━━ Available data ━━
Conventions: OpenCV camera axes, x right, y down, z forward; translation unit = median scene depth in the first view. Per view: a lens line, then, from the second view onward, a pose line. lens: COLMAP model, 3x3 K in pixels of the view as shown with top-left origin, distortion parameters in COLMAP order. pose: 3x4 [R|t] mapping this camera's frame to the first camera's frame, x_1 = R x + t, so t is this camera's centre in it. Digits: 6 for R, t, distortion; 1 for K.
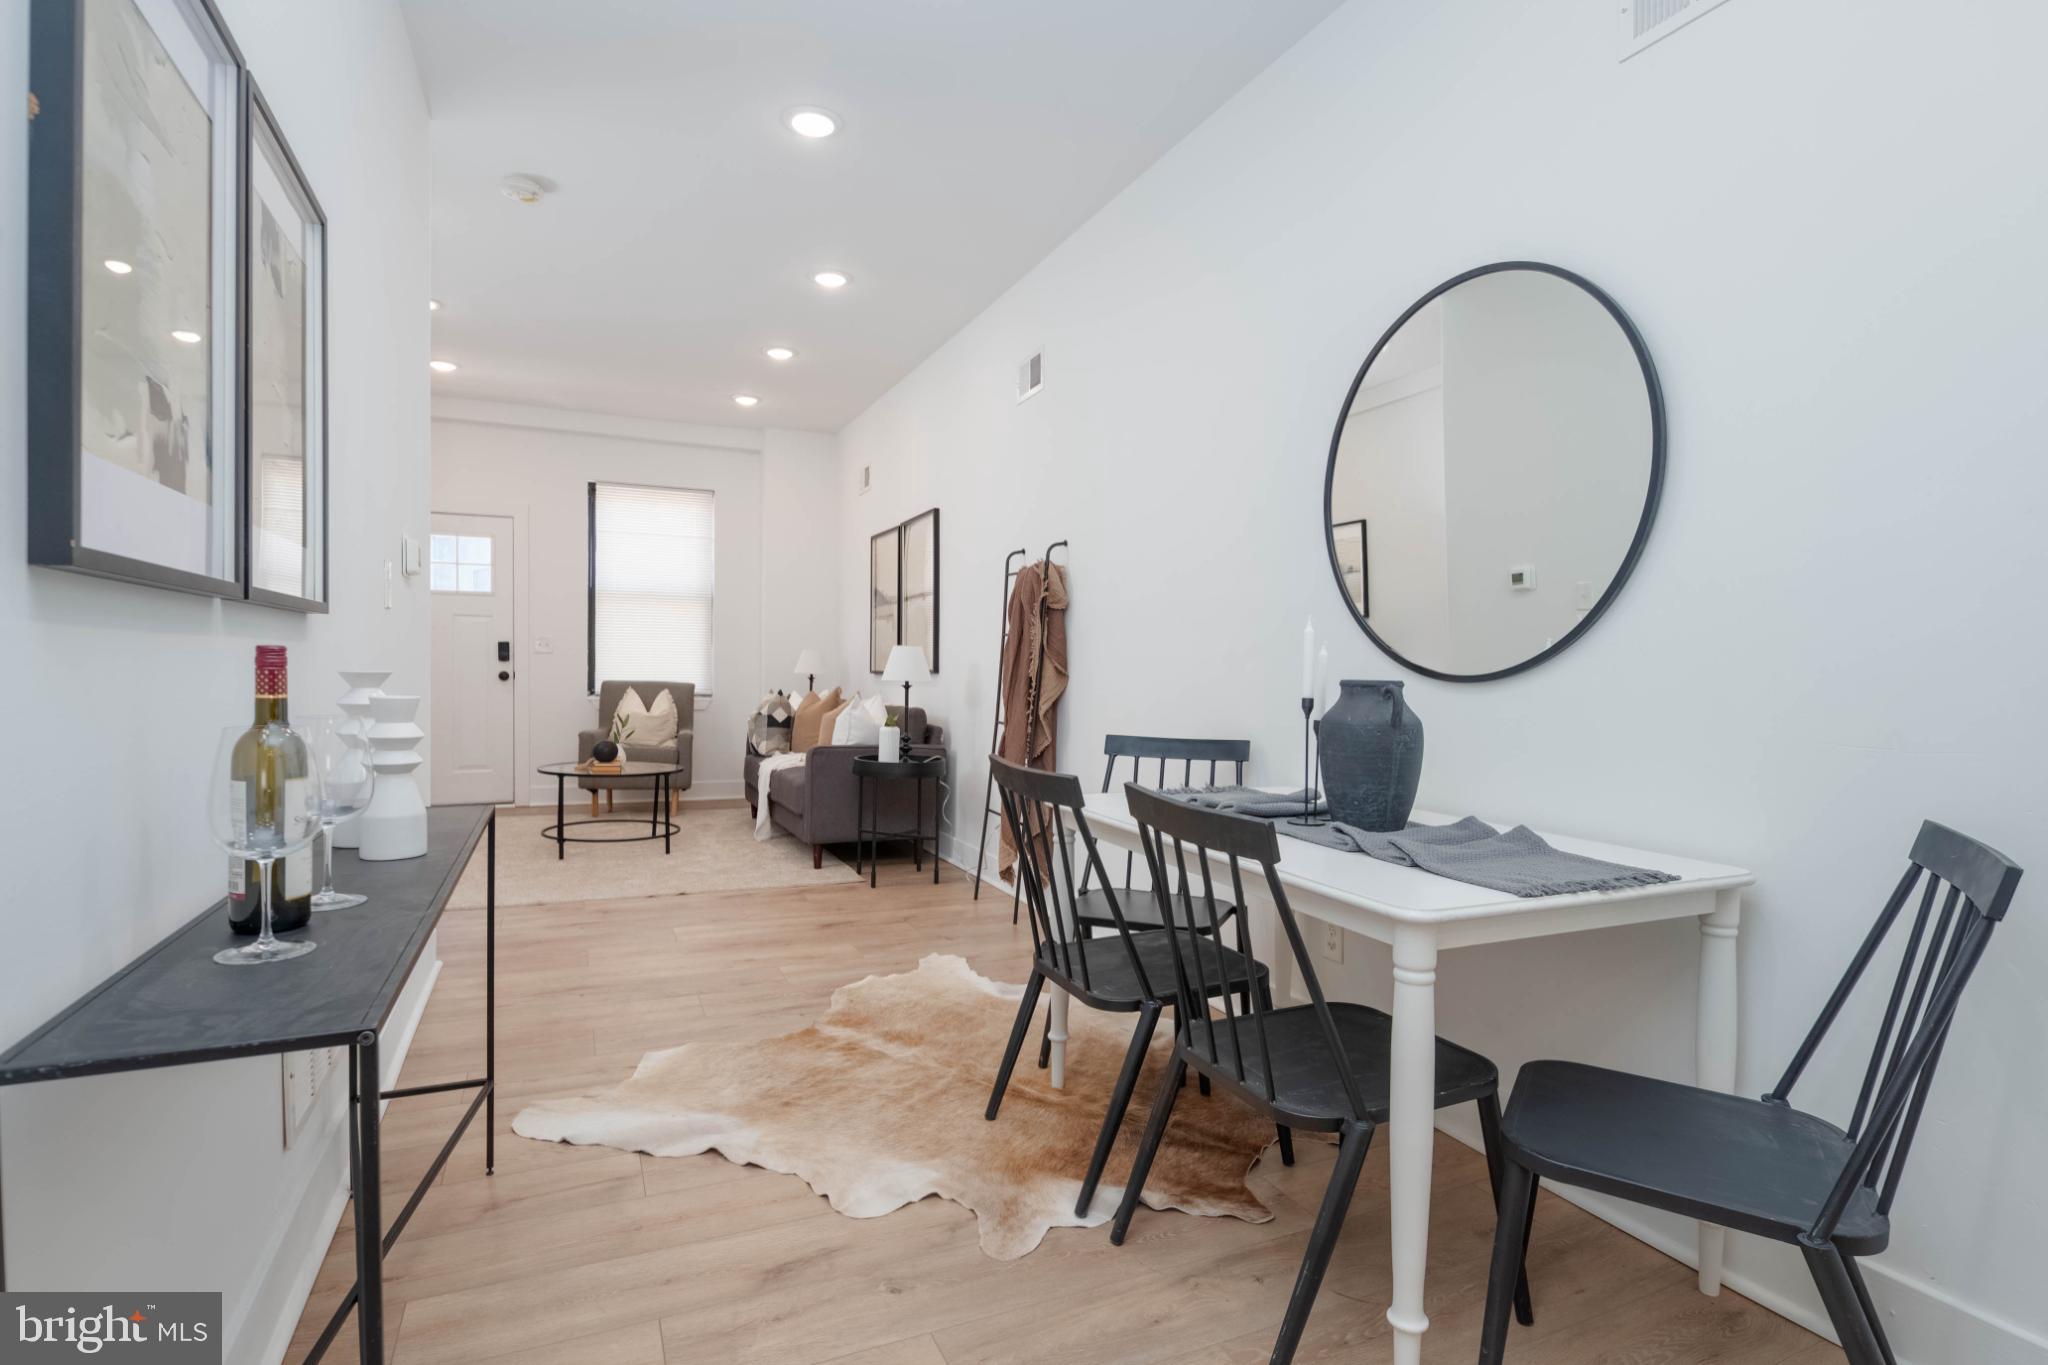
lens RADIAL K [[1116.1, 0, 1024.0], [0, 1116.1, 682.5], [0, 0, 1]] dist [-0.001635, -0.000143]
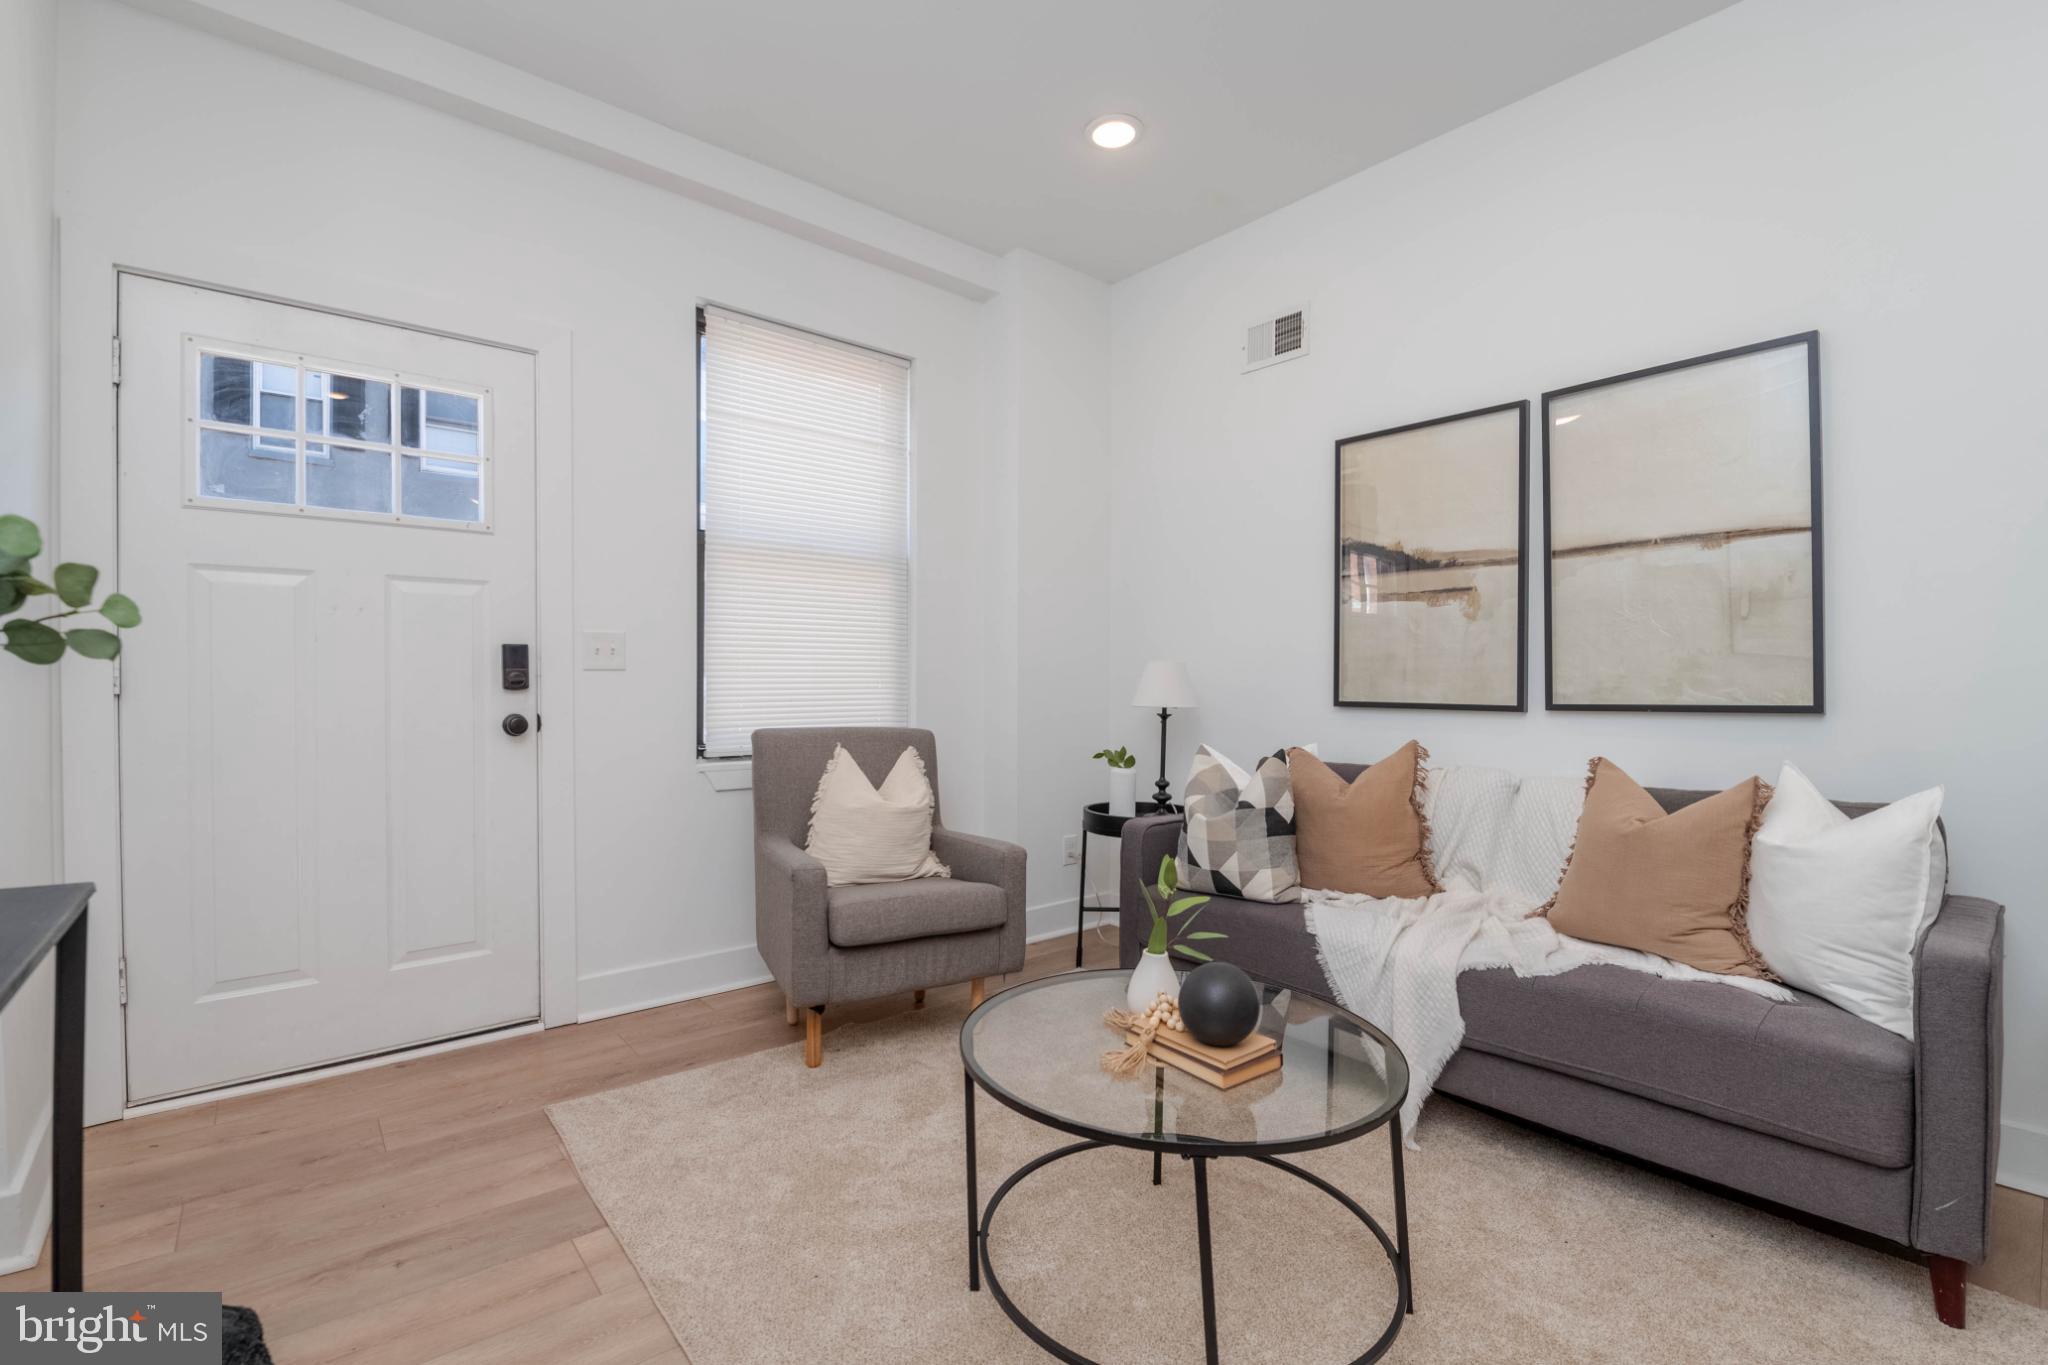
lens RADIAL K [[907.0, 0, 1024.0], [0, 907.0, 682.5], [0, 0, 1]] dist [0.002825, -0.000012]
pose [[0.955845, -0.011311, 0.293654, -0.383375], [0.012126, 0.999926, -0.000955, -0.019385], [-0.293621, 0.004473, 0.955911, 0.616092]]
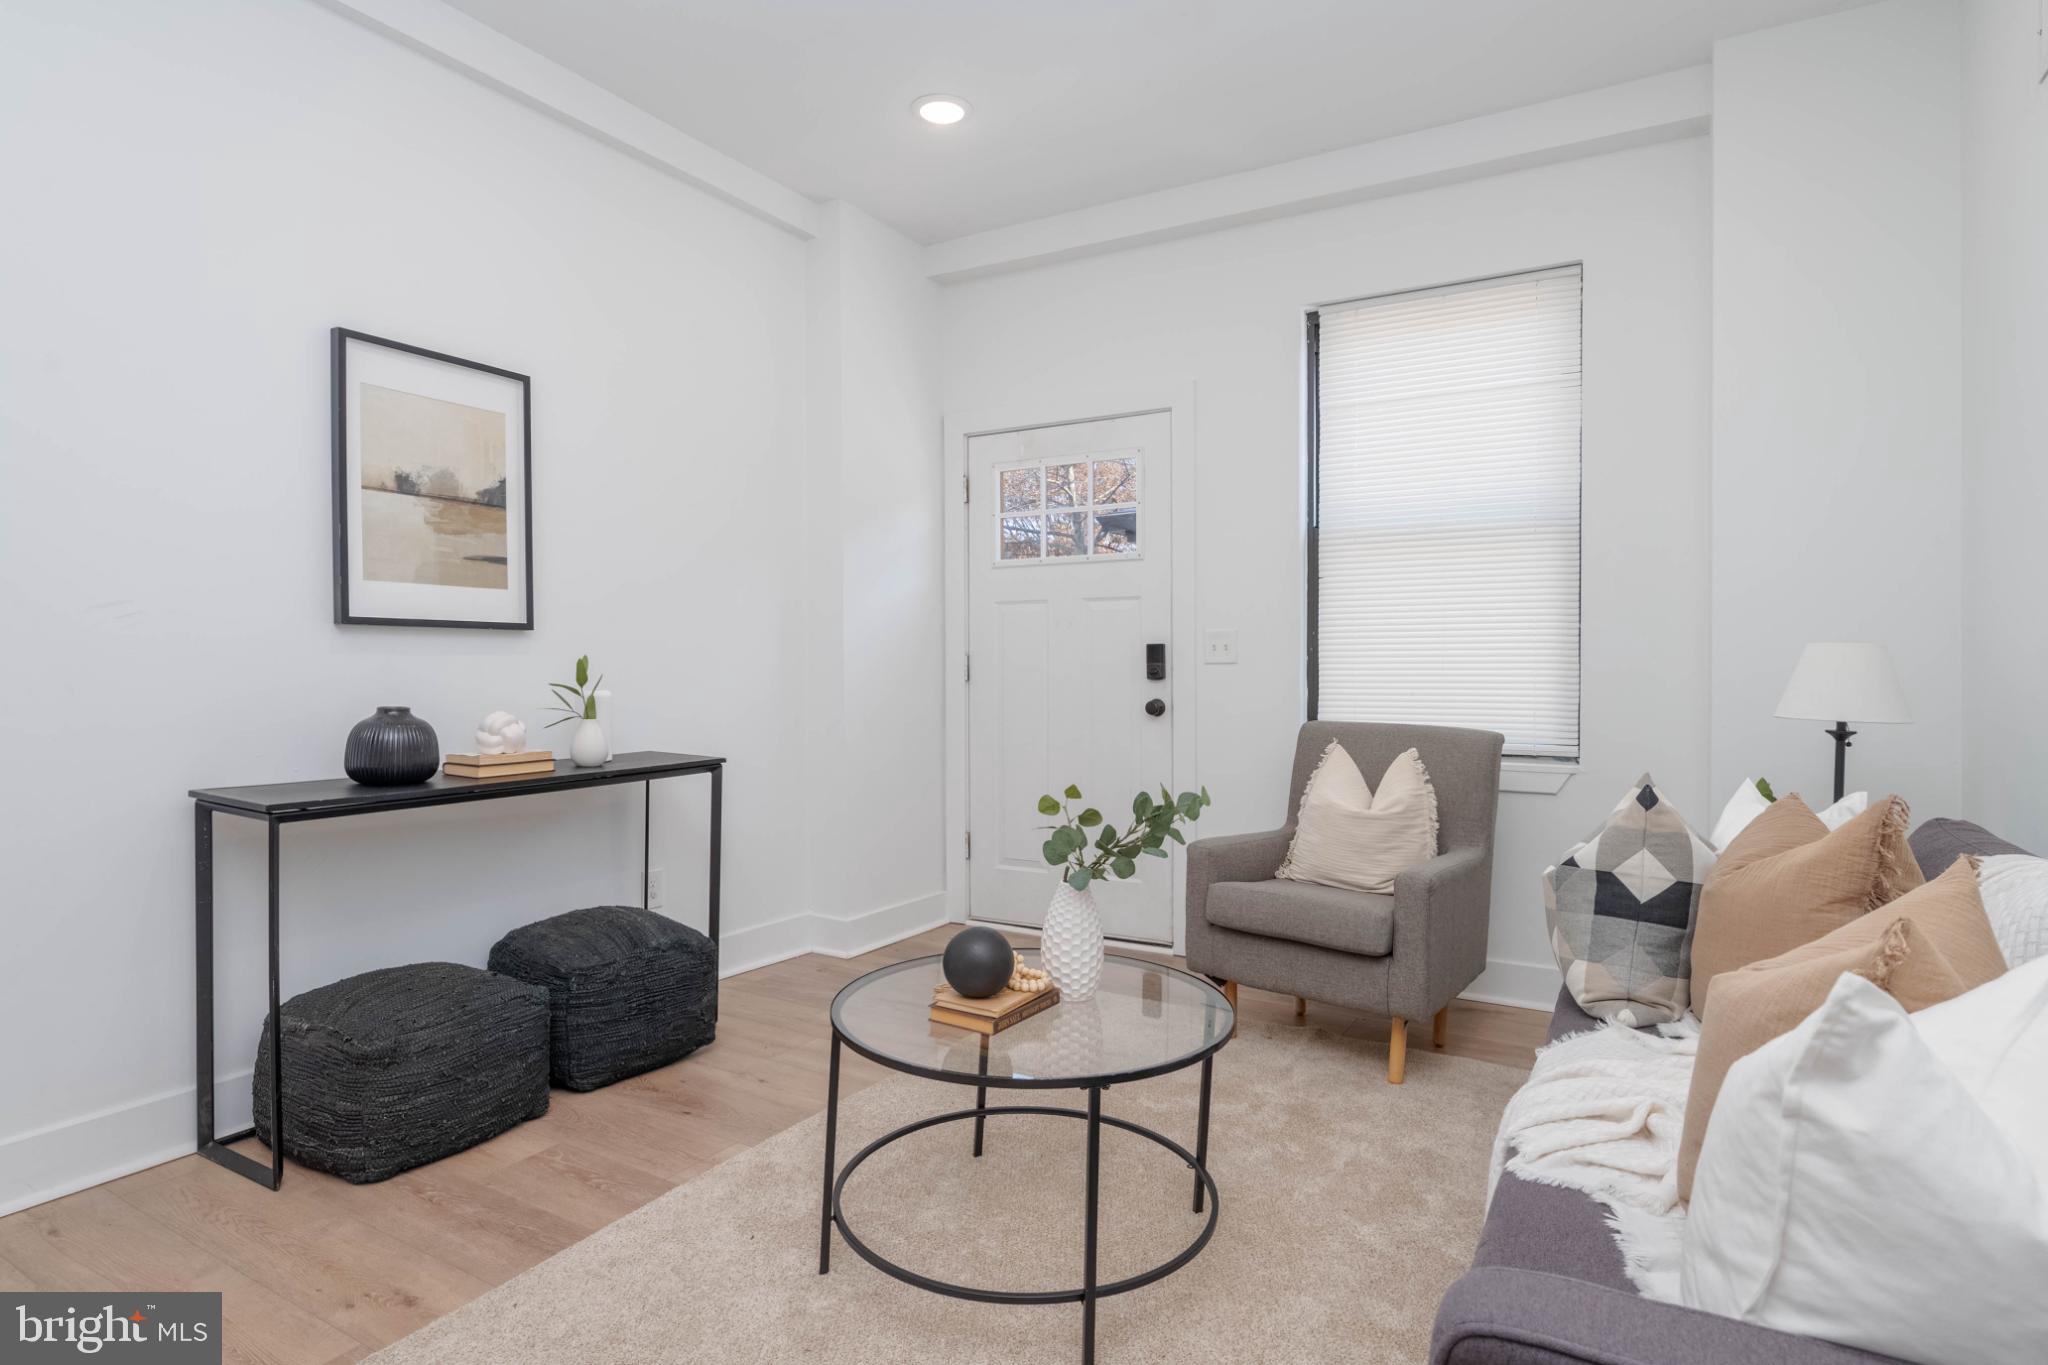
lens RADIAL K [[1089.5, 0, 1024.0], [0, 1089.5, 682.5], [0, 0, 1]] dist [0.000334, 0.000067]
pose [[0.585213, -0.000650, -0.810880, -0.078811], [-0.000284, 0.999999, -0.001006, -0.017422], [0.810880, 0.000819, 0.585212, 0.642441]]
━━━
How to complete this task:
The entries above are to be restated verbatim, with no pictures carried over.

Response to this task:
Conventions: OpenCV camera axes, x right, y down, z forward; translation unit = median scene depth in the first view. Per view: a lens line, then, from the second view onward, a pose line. lens: COLMAP model, 3x3 K in pixels of the view as shown with top-left origin, distortion parameters in COLMAP order. pose: 3x4 [R|t] mapping this camera's frame to the first camera's frame, x_1 = R x + t, so t is this camera's centre in it. Digits: 6 for R, t, distortion; 1 for K.
lens RADIAL K [[1116.1, 0, 1024.0], [0, 1116.1, 682.5], [0, 0, 1]] dist [-0.001635, -0.000143]
lens RADIAL K [[907.0, 0, 1024.0], [0, 907.0, 682.5], [0, 0, 1]] dist [0.002825, -0.000012]
pose [[0.955845, -0.011311, 0.293654, -0.383375], [0.012126, 0.999926, -0.000955, -0.019385], [-0.293621, 0.004473, 0.955911, 0.616092]]
lens RADIAL K [[1089.5, 0, 1024.0], [0, 1089.5, 682.5], [0, 0, 1]] dist [0.000334, 0.000067]
pose [[0.585213, -0.000650, -0.810880, -0.078811], [-0.000284, 0.999999, -0.001006, -0.017422], [0.810880, 0.000819, 0.585212, 0.642441]]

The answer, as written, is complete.